Wednesday, 2 May 2012

First Southwark, then England Throughout

Here we go. The entryists are now busy. They will organise a trust fund for so-called orthodox churches within Southwark. And the clever bit is:

The Trust is simply an alternative mechanism to funding churches within the Diocese.  Such churches will still pay their own clergy costs and still pay a contribution towards Diocesan and National Church central costs.

In other words, a contribution (after a deduction) is still paid to the diocese, presumably after a calculation has been made regarding the portion of churches that are 'revisionist' and therefore what to deduct.

The Church of England ought to sit on this one fast. It has never discriminated against internal parishes on the basis of churchship. Further the trust will pay out to pick up apparently failed parishes and fill them with their own so-called orthodox types.

Entryism does not promote its own sect, because that isn't strong enough. The Labour Party Trots in Militant were always friendly to other left wingers, who believed similar headline extra-doctrinal things, on a reciprocal back-scratching basis. What mattered however was that Militant still ran the show, using money and other means to direct the traffic. Its activists spread out and were eyes and ears, and then gathered together to decide strategy.

Southwark is only the most obvious, but it won't be the only place for this entryism. One approach then is money and siphoning some of it off to go under its control; the other is which bishop they choose to obey - either the one in situ or the ones they bring in for the purpose.

4 comments:

LondonVicar said...

I think this is unfair.

The Trust makes clear that it will serve churches of any tradition.

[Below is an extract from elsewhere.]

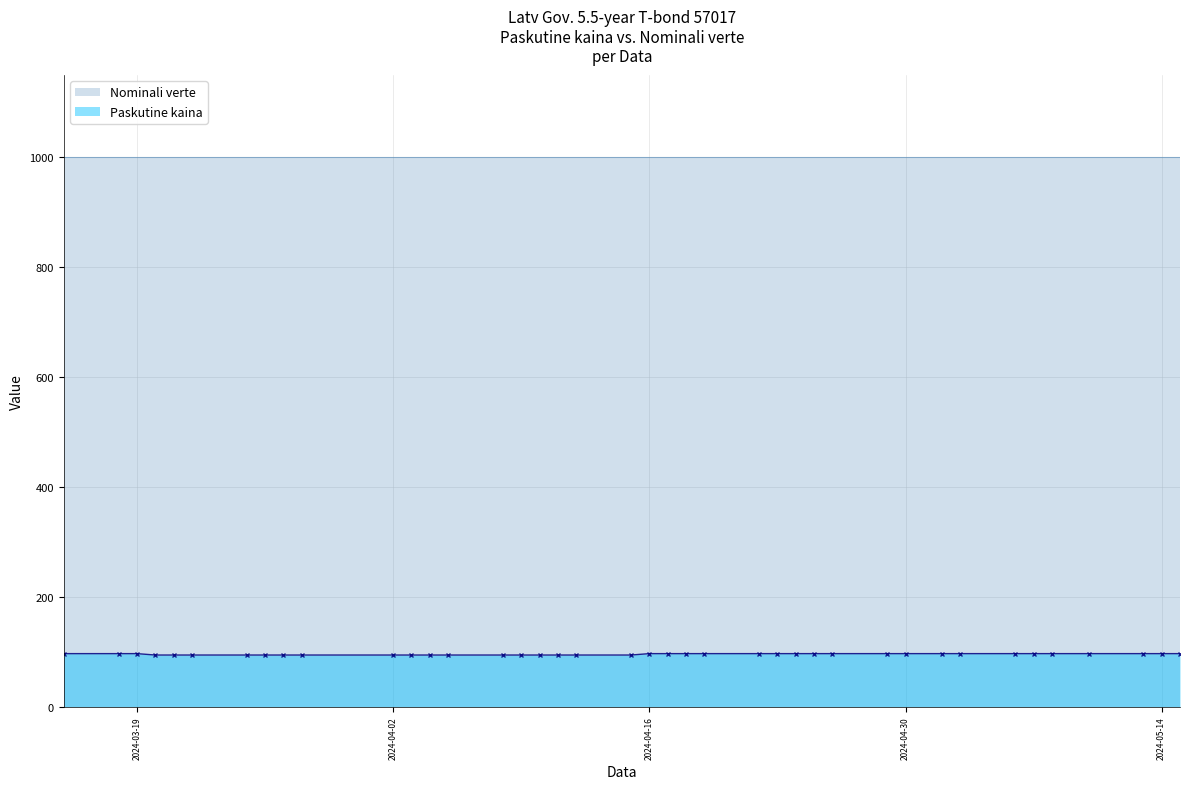

What is the lowest value of the Paskutine kaina series?

94.3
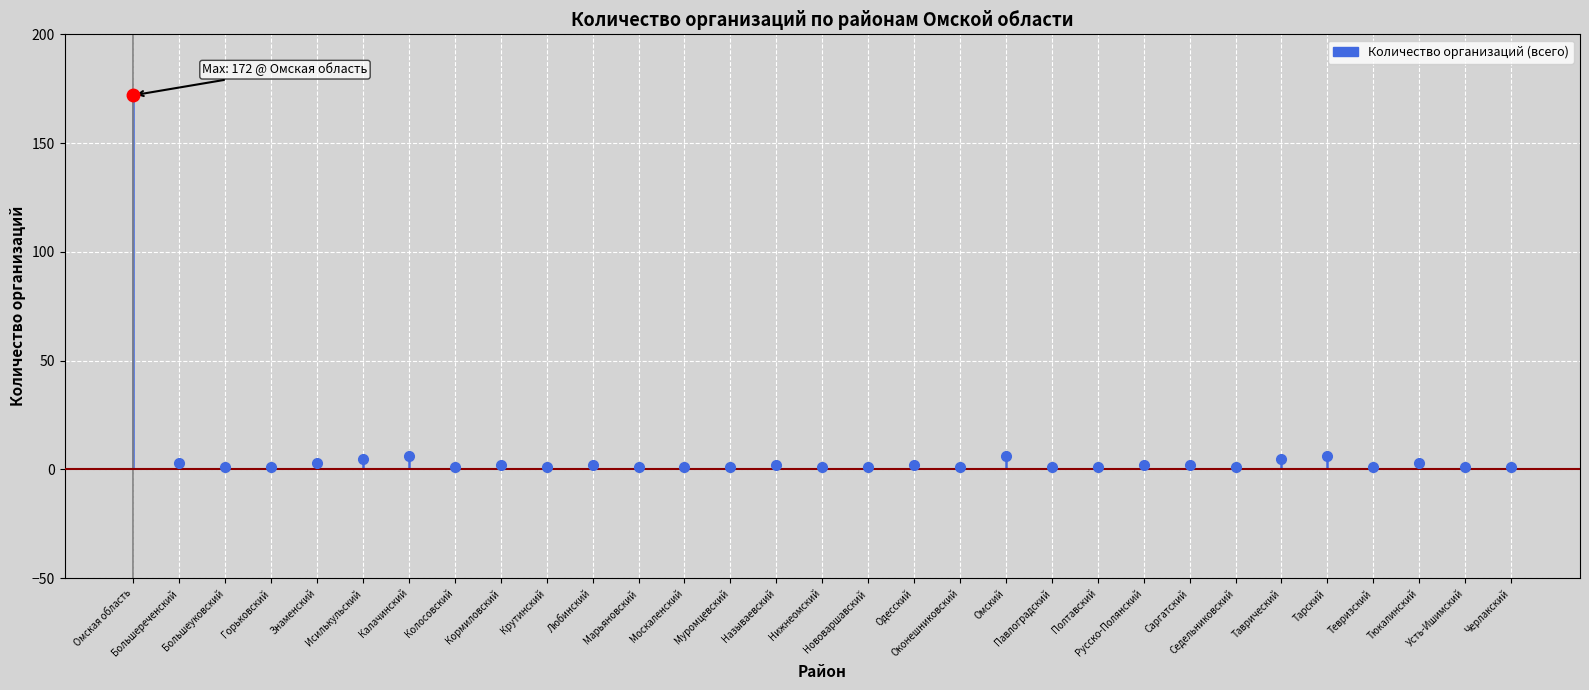

Where is the first local maximum?

Калачинский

All that is required is that people sign the Jerusalem Statement
(Scriptural authority; 39 Articles;
traditional sexual morality).

Everything else is adiaphora.

June Butler said...

So. Is the Jerusalem Declaration a new creed? Is it a replacement for or an addition to the present Anglican creeds?

Pluralist (Adrian Worsfold) said...
This comment has been removed by the author.
Pluralist (Adrian Worsfold) said...

It is not unfair. No one, bishop, priest, lay, is required to accept the Jerusalem Statement, the property and intent of one small group. It is set up in a known liberal diocese with a history of separatism (even from a Fulcrum point of view). It siphons off money for that group and for it to distribute. It describes an active part of Anglicanism as revisionism and excludes such funds. Entryism needs to be clearly identified and then it's up to the authorities to do something about it.